A single application of MK801 causes symptoms of acute psychosis, deficits in spatial memory, and impairment of synaptic plasticity in rats

Abstract

Schizophrenia is mostly a progressive psychiatric illness. Although cognitive changes in chronic schizophrenia have been investigated, little is known about the consequences of a single psychotic episode on memory mechanisms and formation. We investigated changes in hippocampal long-term potentiation (LTP) and spatial memory in a rat model of an acute psychotic episode. Application of NMDA receptor antagonists, such as MK801 (dizolcilpine) in rats, have been shown to give rise to an acute and short-lasting behavioral state, which mirrors many symptoms of schizophrenia. Furthermore, NMDA antagonist-intake in humans elicits symptoms of schizophrenia such as hallucinations, delusions, and affective blunting.
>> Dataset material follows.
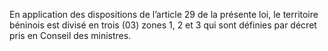 En application des dispositions de l’article 29 de la présente loi, le territoire béninois est divisé en trois (03) zones 1, 2 et 3 qui sont définies par décret pris en Conseil des ministres.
We therefore treated animals with a single systemic injection of MK801 (5 mg/kg). Increased stereotypy, locomotion, and ataxia were evident immediately after MK801-treatment, with effects disappearing within 24 h. MK801-treatment caused a disruption of prepulse inhibition of the acoustic startle reflex, 1 day but not 7 or 28 days after treatment. These effects were consistent with the occurrence of an acute psychotic episode. LTP was profoundly impaired in freely moving rats 7 days after MK801 application. Four weeks after treatment, a slight recovery of LTP was seen, however marked deficits in long-term spatial memory were evident. These data suggest that treatment with MK801 to generate an acute psychotic episode in rats, gives rise to grave disturbances in synaptic plasticity and is associated with lasting impairments with the ability to form spatial memory.